I can dream up implementable meanings for "fuzzy string matching",
but without knowing your application I'd hesitate to make specific
recommendations.  Our shell has a "cd spelling corrector" that
makes several passes searching for a matching subdirectory name in
the directories in the CDPATH, first for exact spelling, then for
a single omitted or extra character, then for transposition of two
adjacent characters, in each path component.  I could send you the
code for that algorithm if it fits your needs.

Cryptanalysts use various probability (or information) measures to
determine how well patterns match.  These are usually based on
extremely simple probability theory and are quite obvious.  If you
can formulate precisely what you wish to determine, and what
ancillary information (such as: assumed language) is available,
then lots of people should be able to provide the formula you seek.
(Ask a statistician..)

>The second is something that came up in a programming contest a while
>back.  Write a program that will display an exact copy of its own 
>source code.  I'm not too sure but I think it had to be written in
>C or Pascal.  Anyone?

main(){system("cat foo.c");}

walter@hpclwjm.HP.COM (Walter Murray) (08/15/89)

Randy Tidd writes:

> The first is a certain algorithm that i'm looking for, it's called
> fuzzy string-matching.  Apparently you give it two strings and a
> percentage, and through various and sundry means it determines if
> the two strings are that percentage alike.

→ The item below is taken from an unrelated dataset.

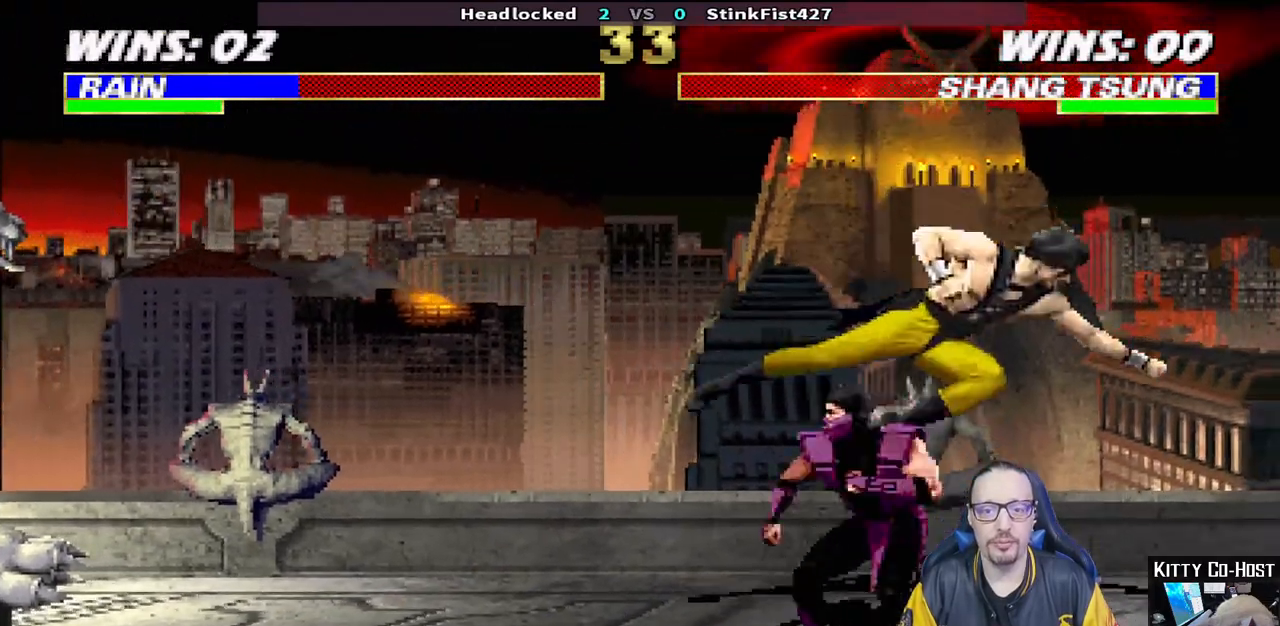
{"buttons": ["L1", "R1", "DPAD_DOWN", "DPAD_LEFT"], "left_stick": "center", "right_stick": "center", "events": [[67, "R1", "down"], [200, "DPAD_RIGHT", "down"], [250, "DPAD_RIGHT", "up"], [300, "DPAD_LEFT", "down"]]}
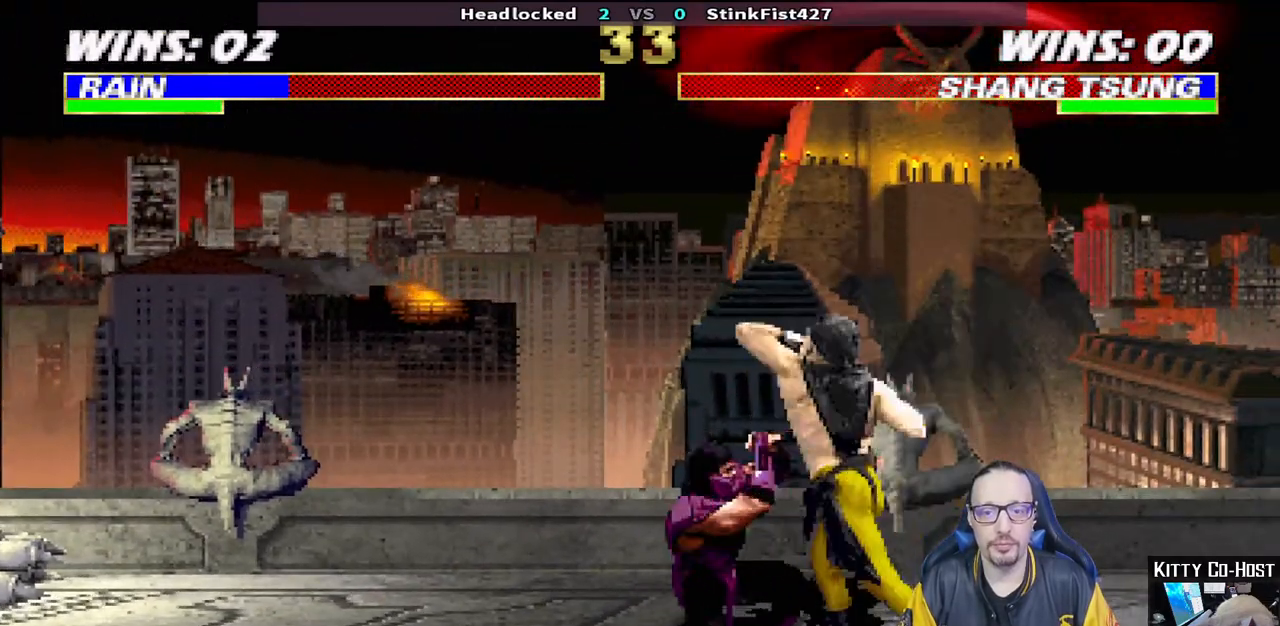
{"buttons": [], "left_stick": "center", "right_stick": "center", "events": [[100, "DPAD_LEFT", "up"], [117, "DPAD_DOWN", "up"], [167, "L1", "up"], [167, "R2", "down"], [283, "R2", "up"], [500, "R1", "up"]]}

> Does anyone know what i'm talking about, and does anyone have any
> code like this?

The Levenstein metric could probably be used quite nicely to provide
what you want.  I once worked on a name lookup system for a hospital.
The object was to provide a patient's chart number given a
name which was likely to be misspelled.  Given a name, we extracted
from the data base all names with the same Soundex code, then ranked
those names according to how similar they were to the requested name.

Levenstein's algorithm is rather simple.  It tells you how many
characters have to be deleted, added, or changed to transform one
character sequence to another.  You can assign different weighting
factors to the probabilities of a character being deleted, added,
or changed.

I can't provide code, unless you will take COBOL.

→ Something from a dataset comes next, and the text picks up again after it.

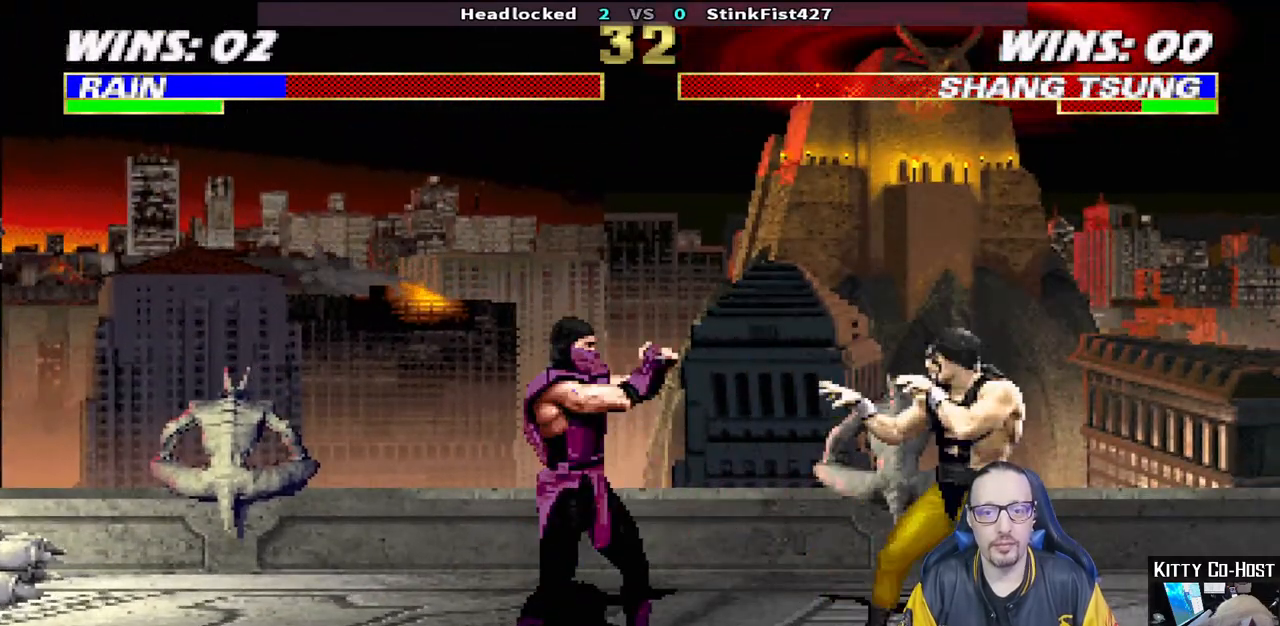
{"buttons": ["L1", "DPAD_UP", "DPAD_RIGHT"], "left_stick": "center", "right_stick": "center", "events": [[150, "DPAD_RIGHT", "down"], [150, "L1", "down"], [167, "DPAD_UP", "down"]]}
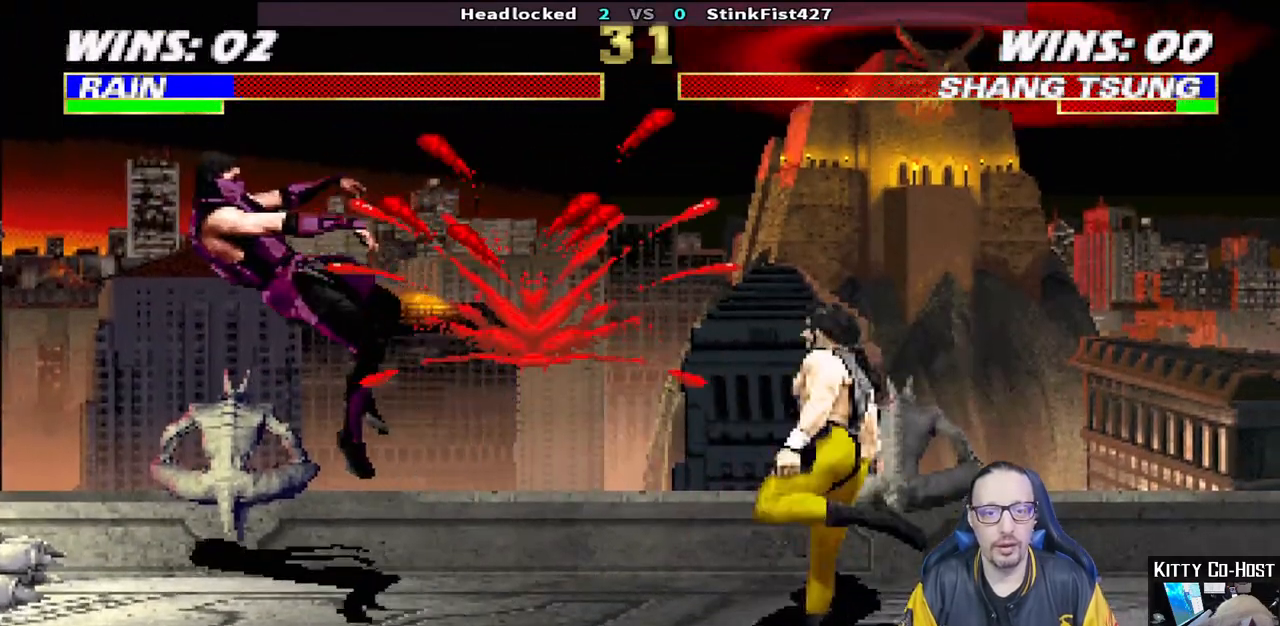
{"buttons": [], "left_stick": "center", "right_stick": "center", "events": [[33, "DPAD_RIGHT", "up"], [33, "DPAD_UP", "up"], [67, "L1", "up"], [117, "DPAD_DOWN", "down"], [117, "DPAD_LEFT", "down"], [133, "R1", "down"], [433, "DPAD_DOWN", "up"], [433, "DPAD_LEFT", "up"], [433, "R1", "up"]]}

I can provide bibliographic references, but they would be rather dated.

I suspect someone else will be able to provide the exact code you want.
If not, contact me and I'll see what I can dig up.  I wrote a paper on
name searching for an Information Theory course I took a few years ago.

Walter Murray
walter@hpda.HP.COM
(408) 447-6129
--------------

jamespw@mqcomp.oz (Warlow) (08/15/89)

In article <63195@linus.UUCP> rtidd@mitre.arpa writes:
>...
>  Write a program that will display an exact copy of its own 
>source code.

I lifted the following from someone's signature a while back:

char*p="char*p=%c%s%c;main(){printf(p,34,p,34);}";main(){printf(p,34,p,34);}

(NB 34 == '"')

wiml@blake.acs.washington.edu (William Lewis) (08/16/89)

In article <63195@linus.UUCP> rtidd@mitre.arpa writes:
>The first is a certain algorithm that i'm looking for, it's called
>fuzzy string-matching.  Apparently you give it two strings and a
>percentage, and through various and sundry means it determines if
>the two strings are that percentage alike.
>
>A guy named Glenn Snow told me on CompuServe that the source was
>available in 8086 Assembly on a BBS local to me, but I only got
>through to it once in the past few weeks and didn't see the code
>on there.
>
>Does anyone know what i'm talking about, and does anyone have any
>code like this?

   What you're looking for is the article in the July 1988 issue of
Dr. Dobb's Journal, named "Pattern Matching by Gestalt". The function
is

   int simil(a,b) char *a, *b;

  and returns the percent similarity of the two strings passed to it.
The article includes a discussion of the algorithm and 80x8x assembly
source code. (Which, by the way, trashes the index registers; if your
compiler wants them preserved over function calls (perhaps as 
register variables -- both MWC and I think MSC want this) you'll have
to modify it slightly.


     --- phelliax
         "Heresy is the lifeblood of religions. It is faith that begets
          heretics. There are no heresies in a dead religion."